When combined and applied to the skin, testosterone and a synthetic progestin provided a successful method for suppressing sperm concentration, with minimal adverse effects.

In the past, combinations of testosterone and progestin injections with pills; implants with injections; or two different injections or implants enhanced the suppression of sperm production as a method of contraception. Injections and implants require a provider to administer the hormones.

“Our purpose was to develop a user friendly male contraceptive,” Christina Wang, MD, researcher and professor at the Los Angeles Biomedical Research Institute at Harbor-UCLA Medical Center, said during a presentation. “We showed the [synthetic progestin] gel was very effective in suppressing spermatogenesis in combination with testosterone gel.”

Wang and colleagues at LA BioMed and the University of Washington aimed to determine the effectiveness of testosterone gel alone or combined with Nestorone (NES) — a non-androgenic and non-estrogenic progestin in gel form being developed by the Population Council — through a randomized, double blind, comparator clinical trial completed at two academic medical centers.

“Nestorone was chosen because it’s a pure progestin,” Wang said.

The patient population was composed of 99 healthy men who were randomly assigned to one of three treatment groups applying daily transdermal gels: testosterone 10 g plus placebo (n=32); testosterone 10 g plus NES 8 mg (n=33); testosterone 10 g plus NES 12 mg (n=34).

Researchers analyzed 56 patients who completed at least 20 weeks of treatment.

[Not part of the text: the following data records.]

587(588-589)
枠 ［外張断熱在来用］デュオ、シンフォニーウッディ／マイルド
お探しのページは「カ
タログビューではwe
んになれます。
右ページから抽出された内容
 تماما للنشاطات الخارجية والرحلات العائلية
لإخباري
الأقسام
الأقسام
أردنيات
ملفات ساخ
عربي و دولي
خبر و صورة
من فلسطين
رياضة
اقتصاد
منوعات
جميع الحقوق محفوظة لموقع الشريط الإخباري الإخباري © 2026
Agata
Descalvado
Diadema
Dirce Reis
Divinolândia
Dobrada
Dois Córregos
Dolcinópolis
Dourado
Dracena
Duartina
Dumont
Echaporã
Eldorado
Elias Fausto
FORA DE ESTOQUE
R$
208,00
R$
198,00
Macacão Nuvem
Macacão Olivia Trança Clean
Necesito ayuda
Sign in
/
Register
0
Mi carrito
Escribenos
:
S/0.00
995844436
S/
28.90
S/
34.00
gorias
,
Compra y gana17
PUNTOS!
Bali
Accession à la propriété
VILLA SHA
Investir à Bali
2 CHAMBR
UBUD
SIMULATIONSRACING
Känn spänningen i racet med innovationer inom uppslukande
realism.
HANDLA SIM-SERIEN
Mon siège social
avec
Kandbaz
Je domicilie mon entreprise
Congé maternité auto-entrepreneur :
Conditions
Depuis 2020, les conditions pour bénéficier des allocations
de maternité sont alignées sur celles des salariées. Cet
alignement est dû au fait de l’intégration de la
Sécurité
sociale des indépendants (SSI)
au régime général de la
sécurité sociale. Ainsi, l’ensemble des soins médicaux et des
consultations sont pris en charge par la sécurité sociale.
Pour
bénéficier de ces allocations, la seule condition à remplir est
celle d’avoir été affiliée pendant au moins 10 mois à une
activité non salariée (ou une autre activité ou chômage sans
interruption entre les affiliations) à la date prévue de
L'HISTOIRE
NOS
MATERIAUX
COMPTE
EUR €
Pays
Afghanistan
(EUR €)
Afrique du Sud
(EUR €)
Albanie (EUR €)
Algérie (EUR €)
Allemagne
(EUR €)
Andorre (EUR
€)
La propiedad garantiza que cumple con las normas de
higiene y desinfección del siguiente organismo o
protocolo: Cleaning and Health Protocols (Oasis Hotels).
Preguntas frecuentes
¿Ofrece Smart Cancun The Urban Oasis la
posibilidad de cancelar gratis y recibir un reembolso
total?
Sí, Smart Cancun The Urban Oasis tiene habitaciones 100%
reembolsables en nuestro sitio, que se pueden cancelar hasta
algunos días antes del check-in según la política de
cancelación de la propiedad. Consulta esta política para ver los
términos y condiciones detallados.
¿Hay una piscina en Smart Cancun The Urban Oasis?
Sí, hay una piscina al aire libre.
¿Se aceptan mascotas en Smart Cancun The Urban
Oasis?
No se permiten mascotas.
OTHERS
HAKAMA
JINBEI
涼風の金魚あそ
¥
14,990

The percentage of men with sperm concentration of less than 1 million/mL was significantly higher for testosterone plus NES 8 mg (89%, P<.0001) and testosterone plus NES 12 mg (88%, P<.0002) vs. the testosterone plus placebo group (23%).

Additionally, data conveyed that significantly more patients became azoospermic in the testosterone plus NES 8 mg (78%, P<.001) and testosterone plus NES 12 mg (69%, P<.008) groups vs. testosterone plus placebo (23%).

All participants recovered to a sperm concentration of more than 15 million/mL during the recovery period. Adverse effects were minimal in all groups, with acne being the most common (21%).

“We can achieve effective suppression of sperm concentration, and after we test the combination of testosterone and Nestorone formulated into one gel and show efficacy, we will proceed to a phase 3 contraceptive efficacy study supported by the National Institute of Child Health and Human Development,” Wang said.